De Ridders dragen blauwe, fluwelen gewaden met witte biezen, een gele en blauwe zijden riem rondom de taille, en over de schouders een blauwe jas met witte kraag en voering. Op de linkerborst hangt een zilveren insigne en om de nek of aan de sjerp een gouden. Het insigne is een wit geëmailleerd Andreaskruis. Het midden van het kruis bestaat uit een blauwe vol met daarop een rechtopstaand zwaard, omringd door de drie Zweedse koninklijke kronen. Het insigne is aangevuld met vier gouden kronen rondom de blauwe bol, in een sjerp gewikkeld, gekruiste zwaarden en een koninklijke kroon. De achterkant van het insigne is bedrukt met een lauwerkrans en de inscriptie: ‘voor het vaderland’. Voor deze eretekens moet veertig daalder worden betaald aan de schatmeester. Het insignes mogen tijdens het leven gedragen worden en de nabestaanden moeten ze teruggeven aan de schatmeester.

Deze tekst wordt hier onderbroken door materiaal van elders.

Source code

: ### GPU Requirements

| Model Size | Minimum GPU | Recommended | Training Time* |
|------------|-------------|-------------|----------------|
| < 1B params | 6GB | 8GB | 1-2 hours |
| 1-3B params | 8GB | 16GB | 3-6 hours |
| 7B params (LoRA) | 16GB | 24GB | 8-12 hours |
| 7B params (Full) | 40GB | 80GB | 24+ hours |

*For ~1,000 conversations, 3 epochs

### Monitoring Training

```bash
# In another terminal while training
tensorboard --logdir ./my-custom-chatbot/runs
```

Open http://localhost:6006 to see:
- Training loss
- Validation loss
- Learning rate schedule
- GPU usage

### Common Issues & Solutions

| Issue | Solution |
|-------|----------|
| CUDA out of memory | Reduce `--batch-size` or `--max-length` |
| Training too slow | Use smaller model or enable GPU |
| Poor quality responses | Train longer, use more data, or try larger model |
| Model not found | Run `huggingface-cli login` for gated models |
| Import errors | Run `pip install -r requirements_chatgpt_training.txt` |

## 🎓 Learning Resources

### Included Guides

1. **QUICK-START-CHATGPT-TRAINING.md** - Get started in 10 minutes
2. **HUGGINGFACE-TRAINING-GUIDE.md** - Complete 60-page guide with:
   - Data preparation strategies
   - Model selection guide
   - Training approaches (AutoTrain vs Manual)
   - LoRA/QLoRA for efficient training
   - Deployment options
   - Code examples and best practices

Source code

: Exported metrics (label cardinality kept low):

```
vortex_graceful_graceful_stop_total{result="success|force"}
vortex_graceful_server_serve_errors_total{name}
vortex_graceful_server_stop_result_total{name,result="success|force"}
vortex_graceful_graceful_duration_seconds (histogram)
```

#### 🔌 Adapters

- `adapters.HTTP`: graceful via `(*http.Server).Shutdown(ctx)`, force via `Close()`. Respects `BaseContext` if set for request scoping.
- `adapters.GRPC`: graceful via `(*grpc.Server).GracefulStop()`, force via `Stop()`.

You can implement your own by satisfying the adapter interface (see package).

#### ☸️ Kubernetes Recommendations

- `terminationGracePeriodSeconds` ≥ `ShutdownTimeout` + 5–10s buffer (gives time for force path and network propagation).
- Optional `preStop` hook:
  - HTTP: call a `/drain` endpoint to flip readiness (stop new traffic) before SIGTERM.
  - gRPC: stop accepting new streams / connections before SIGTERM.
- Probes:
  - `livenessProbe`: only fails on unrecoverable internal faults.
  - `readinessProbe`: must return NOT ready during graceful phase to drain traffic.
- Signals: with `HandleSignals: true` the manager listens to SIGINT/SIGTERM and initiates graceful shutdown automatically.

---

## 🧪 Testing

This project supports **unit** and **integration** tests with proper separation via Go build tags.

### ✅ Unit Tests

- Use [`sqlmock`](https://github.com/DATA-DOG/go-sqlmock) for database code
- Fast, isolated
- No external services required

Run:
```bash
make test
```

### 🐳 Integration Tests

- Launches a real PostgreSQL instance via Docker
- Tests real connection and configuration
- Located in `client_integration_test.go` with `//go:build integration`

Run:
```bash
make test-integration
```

Een officier komt voor de Zwaard Orde in aanmerking als hij twintig jaar heeft gediend. Oorlogsjaren tellen dubbel en het kapittel kan een uitzondering maken als de officier gewond is geraakt in een oorlog, een teken van overwinning van de vijand heeft veroverd of in het buitenland door moed en dapperheid roem heeft gemaakt tot eer van zijn vaderland.
De uitreikingsceremonie vindt plaats in de zaal van de Zwaard Orde in de westelijke vleugel van het Koninklijk Paleis in Stockholm. De Kanselier heet de koning welkom, roept Meijerfeldt naar voren roept en leest de ridderbrief met verdiensten voor. De genomineerde zakt voor de koning op zijn knieën, heft zijn rechterhand op met de wijsvinger en middelvinger uitgestrekt en herhaalt plechtig de belofte en eed van de Ordesecretaris: ‘Ik Meijerfeldt, beloof en zweer bij God en zijn heilig evangelie dat ik het zuivere christelijke geloof en de leer, met goed en bloed, zal verdedigen; trouw en loyaal zal zijn aan mijn koning en zijn koninkrijk, de vijanden van het koninkrijk met dappere moed tegemoet zal gaan, de wet zal handhaven en ridderlijkheid beoefenen volgens mijn beste verstand en de statuten die mij zijn voorgeschreven. Zo waarlijk, helpe mij God!’.
De koning trekt zijn kroningszwaard uit de schede en slaat driemaal, met de platte zijde van het lemmet, op diens linkerschouder van onder het uitspreken van de woorden: ‘Wij …, bij de gratie Gods, Koning der Zweden, Gothen en Wenden enz. enz. enz., maak u een ridder van Onze Eervolle Orde van het Zwaard. Wees waardig!’. Als dank voor de genade die hij ontvangt, kust de ridder de hand van de koning. Vervolgens haalt hij bij de Ordesecretaris zijn ridderschapsbrief op en bij de Schatmeester zijn eretekens.
Serafijnen Orde
De Serafijnen of Serafimerorden is de hoogste rang van de Zwaard Orde en wordt nu alleen nog aan leden van koningshuizen en staatshoofden uitgereikt. Deze werd als nieuwe Orde geïntroduceerd bij de 73ste verjaardag van koning Frederik in 1748, Johan August von Meijerfeldt sr behoorde bij de eersten aan wie de onderscheiding werd aangeboden. Hij sloeg het aanbod af met een beroep op zijn hoge leeftijd. Er wordt gezegd dat de werkelijke reden was dat hij – net als drie anderen = alleen waarde hechtte aan het feit dat Karel XII hem vanwege dapperheid in de adelstand had verheven. Nog een andere reden zou de weerzin tegen enkele andere kandidaten zijn. Zijn zoon kreeg de grafelijke stand bij de geboorte in de schoot geworpen, waardoor hij wel behoefte had aan onderscheidingen op basis van eigen verdiensten (Veldmaarschalk, ‘s-Rijks Heer en Serafijnen Ridder). (2)
1. Ordens Arkiv, Matriklar.
2. A. Fryxell, “Berättelser ur Svenska Historien”, Stockholm 1823-1872, deel 38, pag. 174. B. von Beskow, “Karl den Tolfte. En Minnesbild”, Stockhom 1868, deel 1, pag. 276-278.